Required action:
Answer these questions from the post on teenagers' mental health below:
(a) What does the study recommend teenagers replace screen time with?
(b) Which students did the research target?
(c) What daily amount of browsing, gaming and social media use was linked to higher life satisfaction and lower anxiety and depression?
-------- Passage for review
Thursday, November 12, 2020

How to Improve the Mental Health of Teenagers

I am not sure we needed a study to tell us this, but, in truth, we probably need more than one study. I trust that no one is surprised to learn that less screen time, less time with television, computers and iPhones translates into better mental health. The study recommends that teenagers replace screen time with sports and art. No one is going to argue with that.

The research targeted Canadian seventh graders. It was published on Health Day News, reported by the UPI-- via Maggie’s Farm.

Here is the conclusion:

Walking away from TV, laptops and cellphones and spending more time in sports and other extracurricular activities boosts teens' mental health, Canadian researchers say.

Spending less than two hours a day browsing the internet, playing video games and using social media was linked to increased levels of life satisfaction and optimism and lower levels of anxiety and depression, especially among girls, the study found.
----------------
-------- Data
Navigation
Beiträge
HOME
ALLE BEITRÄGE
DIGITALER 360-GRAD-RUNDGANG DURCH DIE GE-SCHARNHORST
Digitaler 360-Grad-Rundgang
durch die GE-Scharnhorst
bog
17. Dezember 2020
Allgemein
----------------
-------- Data
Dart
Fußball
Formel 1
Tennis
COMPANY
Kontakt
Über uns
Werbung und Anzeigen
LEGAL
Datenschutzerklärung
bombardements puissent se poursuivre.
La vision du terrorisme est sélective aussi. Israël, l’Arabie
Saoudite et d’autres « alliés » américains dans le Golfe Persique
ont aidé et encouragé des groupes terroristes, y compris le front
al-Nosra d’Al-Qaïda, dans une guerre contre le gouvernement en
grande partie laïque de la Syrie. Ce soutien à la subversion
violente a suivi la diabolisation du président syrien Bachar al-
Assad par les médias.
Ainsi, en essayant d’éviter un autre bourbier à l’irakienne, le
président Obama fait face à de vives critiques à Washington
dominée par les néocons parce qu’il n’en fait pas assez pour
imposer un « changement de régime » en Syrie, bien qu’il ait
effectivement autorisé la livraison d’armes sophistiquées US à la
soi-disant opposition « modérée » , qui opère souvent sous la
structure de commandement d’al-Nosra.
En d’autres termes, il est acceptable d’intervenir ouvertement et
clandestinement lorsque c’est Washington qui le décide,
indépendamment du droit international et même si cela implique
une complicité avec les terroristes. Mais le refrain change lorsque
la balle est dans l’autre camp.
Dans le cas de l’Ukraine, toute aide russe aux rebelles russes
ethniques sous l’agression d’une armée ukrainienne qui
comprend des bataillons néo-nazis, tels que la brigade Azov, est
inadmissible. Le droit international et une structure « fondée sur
----------------
Answer section:
(a) Sports and art.
(b) Canadian seventh graders.
(c) Less than two hours a day.